1. The scheme is applicable only to Manufacturer exporters. The export the conditions of what amounts to manufacture as defined in the FTP

(Para 9.31  “Manufacture” means to make, produce, fabricate, assemble, process or bring into existence, by hand or by machine, a new product having a distinctive name, character or use and shall include processes such as refrigeration, re-packing, polishing, labeling, Re-conditioning repair, remaking, refurbishing, testing, calibration, re-engineering.))

2. Manufacturing must satisfy the Origin Rules on what constitutes manufacture. This means para 2.108 of the FTP must be followed. It states:

2.108 Rules of Origin (Non-Preferential)

(a) Rules of Origin (Non-Preferential) criteria are as under:

(I) Goods are to be manufactured by the exporting entity as per the definition of “Manufacture” in Paragraph 9.31 of FTP; and

(II) If imported inputs (Duty Paid or Duty Free) have been used for the production of export product, the export product can be considered to be originating in India (Non Preferential) only if the imported inputs undergo the processing / operations that exceed the following:

(i) simple operations consisting of removal of dust, sifting or screening, sorting, classifying, matching (including the making-up of sets of articles), washing, painting, cutting; - 4 –

(ii) changes of packing and breaking up and assembly of consignments;

(iii) simple cutting, slicing and repacking or placing in bottles, flasks, bags, boxes, fixing on cards or boards, and all other simple packing operations;

(iv) operations to ensure the preservation of products in good condition during transport and storage (such as drying, freezing, keeping in brine, ventilation, spreading out, chilling, placing in salt, sulphur dioxide or other aqueous solutions, removal of damaged parts, and like operations);

(v) affixing of marks, labels or other like distinguishing signs on products or their packaging;

(vi) simple mixing of products ;

(vii) simple assembly of parts of products to constitute a complete product;

(viii) disassembly;

(ix) slaughter which means the mere killing of animals; and

(x) mere dilution with water or another substance that does not materially alter the characteristics of the products.

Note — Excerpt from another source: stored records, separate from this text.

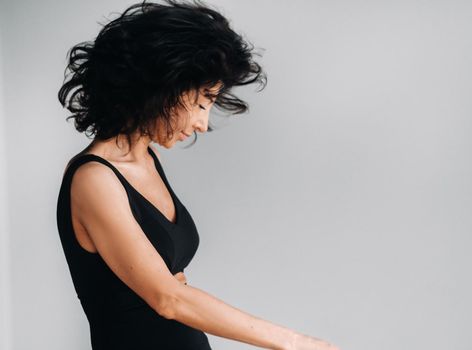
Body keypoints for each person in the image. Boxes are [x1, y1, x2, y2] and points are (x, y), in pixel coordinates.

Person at [56, 1, 340, 349]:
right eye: (204, 101)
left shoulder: (146, 159)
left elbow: (165, 291)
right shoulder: (94, 180)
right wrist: (296, 342)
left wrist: (173, 288)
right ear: (163, 85)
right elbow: (168, 299)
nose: (203, 124)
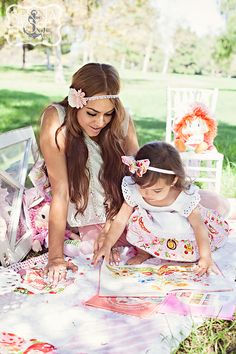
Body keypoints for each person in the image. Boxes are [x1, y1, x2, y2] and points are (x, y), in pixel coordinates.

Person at [39, 63, 139, 285]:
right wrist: (55, 257)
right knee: (94, 250)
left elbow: (135, 182)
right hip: (86, 212)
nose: (100, 122)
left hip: (121, 209)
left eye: (108, 114)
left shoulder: (120, 120)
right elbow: (61, 192)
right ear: (76, 103)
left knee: (201, 211)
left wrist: (111, 226)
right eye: (92, 113)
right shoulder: (57, 120)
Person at [93, 141, 230, 276]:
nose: (148, 195)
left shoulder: (184, 197)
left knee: (193, 252)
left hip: (180, 227)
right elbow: (120, 220)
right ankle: (144, 252)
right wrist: (108, 243)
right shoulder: (134, 189)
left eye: (157, 190)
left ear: (174, 180)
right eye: (142, 188)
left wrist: (205, 257)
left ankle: (184, 255)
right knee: (136, 221)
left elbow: (199, 227)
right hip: (152, 225)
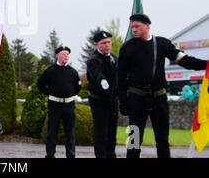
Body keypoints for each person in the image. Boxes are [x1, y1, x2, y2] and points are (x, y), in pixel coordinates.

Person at [118, 14, 208, 158]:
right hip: (136, 100)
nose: (133, 30)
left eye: (137, 26)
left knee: (162, 139)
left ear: (147, 26)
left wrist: (207, 64)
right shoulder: (127, 47)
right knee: (134, 139)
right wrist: (122, 100)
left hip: (159, 99)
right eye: (132, 27)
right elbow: (120, 77)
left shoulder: (163, 44)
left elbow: (185, 60)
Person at [37, 46, 82, 158]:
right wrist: (49, 93)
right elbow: (40, 84)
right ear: (57, 55)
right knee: (52, 132)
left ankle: (70, 155)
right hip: (54, 105)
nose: (66, 56)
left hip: (69, 106)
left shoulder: (73, 72)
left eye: (67, 54)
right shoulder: (50, 70)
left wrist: (70, 95)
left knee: (70, 133)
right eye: (63, 54)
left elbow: (78, 87)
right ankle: (50, 155)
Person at [86, 31, 118, 158]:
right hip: (99, 101)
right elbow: (95, 73)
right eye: (103, 43)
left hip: (112, 100)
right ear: (96, 44)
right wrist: (101, 79)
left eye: (109, 42)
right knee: (101, 132)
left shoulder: (115, 58)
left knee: (112, 131)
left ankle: (111, 155)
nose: (107, 45)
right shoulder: (94, 59)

Special Value Add Norms for Telecom sector:

The Ministry of Commerce, however, said in the scheme that Telecom products would be covered under a special scheme for value addition. The extract from the circular states:

“(h) Telecom product exports would, after notification of the guidelines by the Department of Telecommunications, however, be subject to minimum value addition as notified by Department of Telecommunications, to be eligible under the scheme”

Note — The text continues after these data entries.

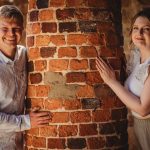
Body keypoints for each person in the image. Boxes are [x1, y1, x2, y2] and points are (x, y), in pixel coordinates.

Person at [96, 8, 150, 150]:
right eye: (136, 28)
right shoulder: (137, 57)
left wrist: (111, 82)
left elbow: (143, 109)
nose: (139, 33)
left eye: (146, 29)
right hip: (139, 126)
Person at [0, 5, 52, 150]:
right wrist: (26, 121)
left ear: (22, 30)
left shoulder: (24, 55)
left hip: (19, 144)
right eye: (4, 29)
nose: (11, 34)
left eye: (16, 29)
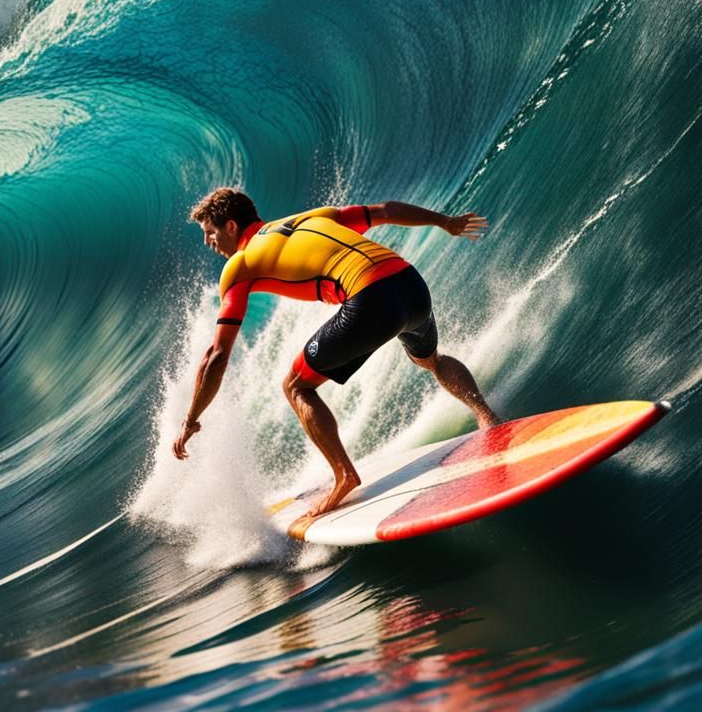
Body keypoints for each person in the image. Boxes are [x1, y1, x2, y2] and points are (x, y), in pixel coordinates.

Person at [173, 187, 500, 533]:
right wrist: (444, 222)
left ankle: (344, 476)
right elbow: (386, 209)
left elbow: (217, 355)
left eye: (209, 232)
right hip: (410, 283)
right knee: (430, 359)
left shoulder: (239, 266)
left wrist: (191, 418)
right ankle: (487, 415)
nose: (209, 242)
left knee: (296, 386)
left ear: (232, 226)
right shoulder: (314, 217)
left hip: (369, 298)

The Department of Telecomm has now released the value addition norms for this sector. Notification no 18-34/2013/IP dated 28th November, 2016 is attached.

The Highlights are:

1. Value addition norms are very high. Imported inputs must not more than 60 percent in the final products and

2. Manufacture must be from CKD including PCBA.

3. In the case of mobiles which fall under 85171290 HS for complete mobiles and 851770 HS for Parts, the criteria for import content is lowered to 80 percent of the export value.